Joe Strummer of the Clash recognized a kindred spirit and invited Ely and his band to share billing on a European tour in 1979. The punk audience, Ely remembers, "threw shirts, hot dogs, bottles and panties at us. We threw back a crate of ice, and they loved it." The recorded result of the London leg of this tour, Live Shots, was never released in the U.S., although the album's reckless drive and scalding lyricism could have put a few badly needed cracks into the country Establishment.

Ely's songs, like those of his crony and frequent collaborator Butch Hancock, are bleak and wistful and angry, awash in the colors that Joe picked up on all of his magical misery tours. Ely's band, along with the traditional complement of bass, rhythm guitar and drums, also includes a sax and an accordion, so its sound sometimes takes on Tex-Mex overtones, or even a certain savor from Cajun territory. Ely's sources are scrupulously eclectic. Perhaps his nearest spiritual peer is that old renegade Jerry Lee Lewis. Live Shots contains one old tune, Fingernails, that may once have been intended as a send-up of Jerry Lee.

Ely just turns the song around and sends it back out again as a tribute.

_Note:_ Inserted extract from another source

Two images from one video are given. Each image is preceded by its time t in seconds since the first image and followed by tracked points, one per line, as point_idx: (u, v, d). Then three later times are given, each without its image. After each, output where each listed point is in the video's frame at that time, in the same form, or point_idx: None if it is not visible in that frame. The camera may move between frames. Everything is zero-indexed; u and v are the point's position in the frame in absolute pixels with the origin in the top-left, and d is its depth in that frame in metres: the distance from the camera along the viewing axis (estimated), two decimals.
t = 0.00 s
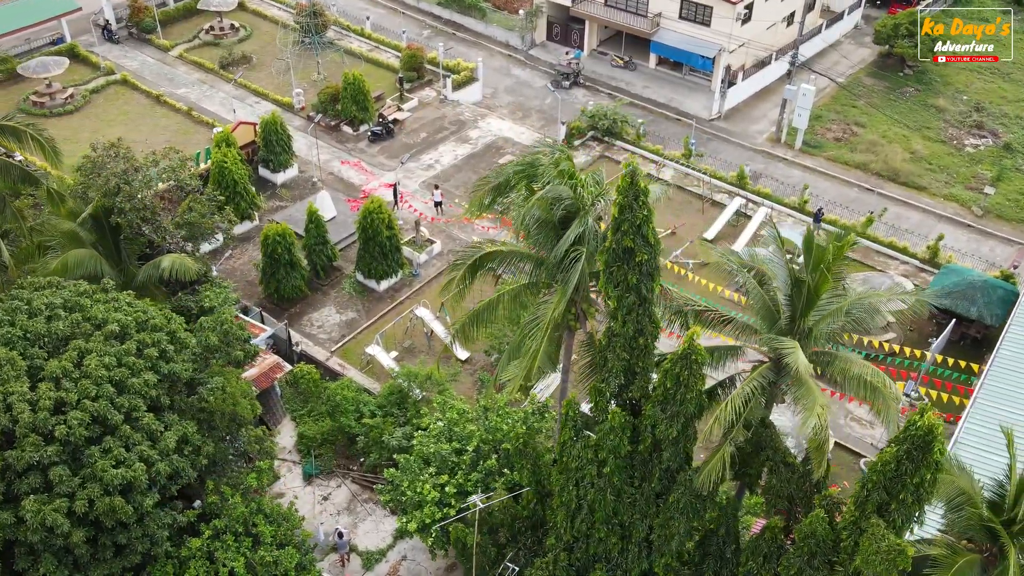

The music that Joe Ely makes has so many cross-cultural inflections that trying to classify it seems ultimately a fussy academic exercise. His songs are what country music used to be before it became a main tributary of show business. And so what if Joe Ely has not been asked to guest-star on the Barbara Mandrell show?

He sings from the true heart of the country, and the country may not always be where the green is. --By Jay Cocks.